The American Kidney Fund, in the NY Times, and riposte from the AKF

from Market Design at on December 30, 2016 at 05:44AM

In a nuanced back and forth, the NY Times has suggested that the American Kidney Fund is abusing its status as a charity for patients who can’t otherwise afford dialysis by only encouraging applications from patients at clinics which contribute to the AKF. They reply that this isn’t the case.

Here’s the NY Times story: Kidney Fund Seen Insisting on Donations, Contrary to Government Deal

"The American Kidney Fund is one of the largest charities in the country, with an annual budget of over $250 million. Its marquee program helps pay insurance premiums for thousands of people who need dialysis, a lifesaving and expensive treatment for kidney failure.

"The organization has earned accolades for its efficient use of the money.
"Under an agreement with the federal government, the Kidney Fund must distribute the aid based on a patient’s financial need. But the charity has resisted giving aid to patients at clinics that do not donate money to the fund, an investigation by The New York Times has found. The actions have limited crucial help for needy patients at these clinics. The agreement governing the relationship between the group and the companies forbids choosing patients based on their clinic."

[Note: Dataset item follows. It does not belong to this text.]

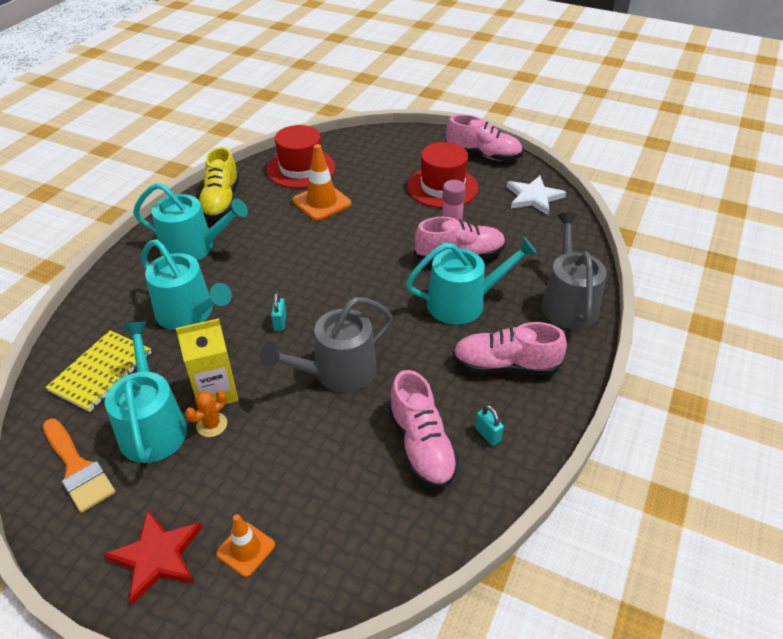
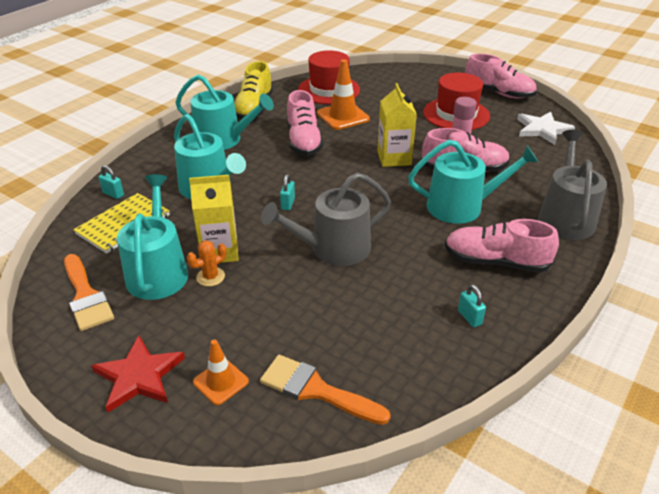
camera: 10 degrees right, 5 degrees down
(81, 334) = (113, 194): none -> turquoise padlock
(346, 542) = (316, 390): none -> orange brush
(384, 250) = (394, 158): none -> yellow carton
(421, 445) = (402, 318): pink shoe -> pink shoe (303, 141)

Here’s the AKF’s response: Our response to Sunday’s New York Times article

"An article in the business section of Sunday’s New York Times presented a factually incorrect and unfair picture of the American Kidney Fund (AKF) and the lifesaving work that we do through our Health Insurance Premium Program (HIPP). We have reached out to the Times to request corrections on the most serious factual errors and misleading statements. In the wake of this article there are several key points that we feel are essential to emphasize:

  • Since we are a charitable organization, we do ask all providers to contribute to our program—but we never require it.
  • We have never turned away a patient who is financially qualified to receive a grant, and we never will turn away such a patient.
  • We never condition our issuing of grants on whether a provider has contributed to AKF, and fully 40 percent of dialysis providers with patients receiving help from AKF don’t contribute anything to AKF.  
  • There is no “earmarking” of donations.
  • HIPP has firewalls in place to protect the integrity of the program."

The agreement linked to in the NY Times article (to put it in context) is  Advisory Opinion No. 97-1  of the Office of Inspector General of the U.S. Department of Health & Human Services.